Sharhonda: I think that people who share the backgrounds and experiences of the communities we serve are uniquely positioned to be champions for our kids and to help bridge divides. I grew up in Watts and attended a high school that had a 60 percent graduation rate. I know what it’s like to know when the best option in your community isn’t setting you up for success. Through my work, I’ve also seen what’s possible in communities like the one in which I grew up ...
Layla: Many of us grew up and live in the communities at the center of efforts to improve education. So this work is at our core and keeps us grounded. That doesn’t mean only people color of can do this work. But our experiences give us insights into the needs of our students, their social and emotional needs, and the trauma they may be bringing to school.
Leaders who share the experiences of the communities they hope to serve are more likely to understand the root problems, and therefore will be positioned to find stronger solutions. While this seems intuitive, educators in both traditional and innovative spaces struggle with this concept. Predictably, the haters of education progress want to stop this kind of authentic representation, because it will challenge their orthodoxy.

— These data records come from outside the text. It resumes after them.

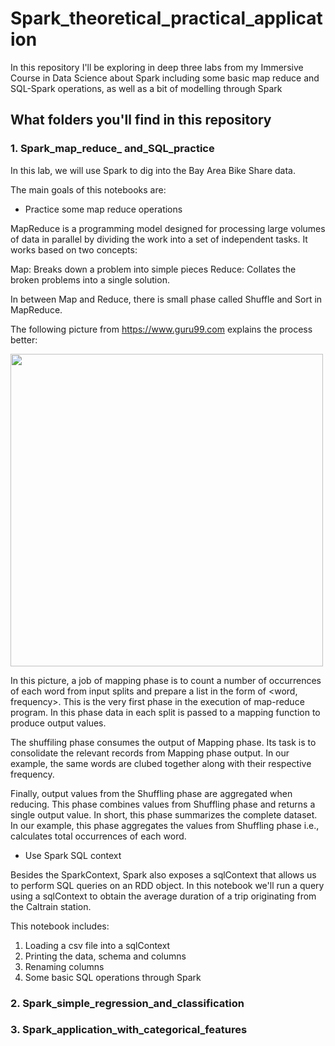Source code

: # Spark_theoretical_practical_application

In this repository I'll be exploring in deep three labs from my Immersive Course in Data Science about Spark including some basic map reduce and SQL-Spark operations, as well as a bit of modelling through Spark

## What folders you'll find in this repository

### 1. Spark_map_reduce_ and_SQL_practice

In this lab, we will use Spark to dig into the Bay Area Bike Share data. 

The main goals of this notebooks are:

* Practice some map reduce operations

MapReduce is a programming model designed for processing large volumes of data in parallel by dividing the work into a set of independent tasks. It works based on two concepts:

Map: Breaks down a problem into simple pieces
Reduce: Collates the broken problems into a single solution.

In between Map and Reduce, there is small phase called Shuffle and Sort in MapReduce.

The following picture from https://www.guru99.com explains the process better:

<img src="https://www.guru99.com/images/Big_Data/061114_0930_Introductio1.png" height="500" />

In this picture, a job of mapping phase is to count a number of occurrences of each word from input splits and prepare a list in the form of <word, frequency>. This is the very first phase in the execution of map-reduce program. In this phase data in each split is passed to a mapping function to produce output values.

The shuffiling phase consumes the output of Mapping phase. Its task is to consolidate the relevant records from Mapping phase output. In our example, the same words are clubed together along with their respective frequency.

Finally, output values from the Shuffling phase are aggregated when reducing. This phase combines values from Shuffling phase and returns a single output value. In short, this phase summarizes the complete dataset. In our example, this phase aggregates the values from Shuffling phase i.e., calculates total occurrences of each word.

* Use Spark SQL context

Besides the SparkContext, Spark also exposes a sqlContext that allows us to perform SQL queries on an RDD object. In this notebook we'll run a query using a sqlContext to obtain the average duration of a trip originating from the Caltrain station.

This notebook includes:

1. Loading a csv file into a sqlContext
2. Printing the data, schema and columns
3. Renaming columns
4. Some basic SQL operations through Spark

### 2. Spark_simple_regression_and_classification

### 3. Spark_application_with_categorical_features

Speaking of ingrained beliefs, Alan Noble of The Atlantic looks at religious higher education institutions that prevent same-sex relationships on campus:
Certain private religious institutions are legally allowed to maintain these policies, which might mean they refuse to hire faculty in same-sex relationships or deny housing for married same-sex students. Many of these schools accept tuition in the form of federal and state grants and loans. That’s led critics, including the Human Rights Campaign, Campus Pride, and some LGBT students, to see these exemptions as discrimination hidden behind religion—and even worse, government-subsidized discrimination. Students whose expression of sexual or gender identity conflicts with their campus’s conduct code face a difficult and often painful situation. They may reconsider their place at the university, their faith, their relationships, and their future. Fears of expulsion and shame may prevent these students from talking openly to school officials, which leaves them vulnerable to abuse and lacking adequate community support.
The author of the piece wants to find a middle ground, but I disagree. When private institutions can discriminate based on sexual orientation, we open the floodgates to myriad other kinds of discrimination. "Religious freedom" should not be used as a cudgel to enforce discrimination.
In other news, John Deasey, the former superintendent of the Los Angeles public schools, writes an open letter to Ta-Nehisi Coates wherein he explains his new venture, to help find alternatives to youth incarceration:
... my last promise is to use the next phase of my career to champion juvenile redemption, and to help promote alternatives to juvenile incarceration. Since my graduation from college, I have witnessed every conceivable policy and practice for dealing with youth discipline. What remains crystal clear in my opinion and experience is that nearly all forms are devoid of the essential experience of redemption. I will use my strength and privilege to establish alternatives to mass juvenile incarceration that are designed instead to be fully redemptive; to eliminate recidivism. There are, of course, consequences to breaking the law, and yet, there are few, if any, ‘programs’ that fundamentally lead to non-recidivism.
Deasey wrestles with the role of white leadership in racial justice, reparations, education, and justice in this letter, all topics that should resonate for regular readers here, so be sure to check it out.
Finally, Alan Richard at the Hechinger Report looks at a rural school district that has been the beneficiary of the Obama administration's education policies:
President Obama’s signature education policies such as Race to the Top and the expanded School Improvement Grant program to turn around low-performing schools didn’t always reach places like Dillon and Southern communities like it, however, where schools face the triple problems of poverty, a legacy of racial segregation and distance from jobs and resources that could help uplift the community. “The challenges in rural communities are very real—funding, teacher recruitment and retention, access to technology, poverty, ever-changing expectations, and professional development and support,” U.S. Secretary of Education John B. King Jr. told The Hechinger Report. “These issues, though national, are often felt first, deepest and longest in rural schools" ... Not only is the middle school new, but the high school graduation rate has soared from 57 percent to 91 percent in four years. Still, just half of Dillon’s new graduates enroll in two- or four-year college, compared with 70 percent statewide.
It seems appropriate to do at least some modest celebrating, even though this is just one place, and there's a long way to go. Richard examines what worked and didn't in the district, and he also asks whether there's more that the federal government can do for rural schools. Many of us who work on issues of concentrated urban poverty are clueless when it comes to rural schooling, so I encourage everyone to give this a deep read. Have a great day!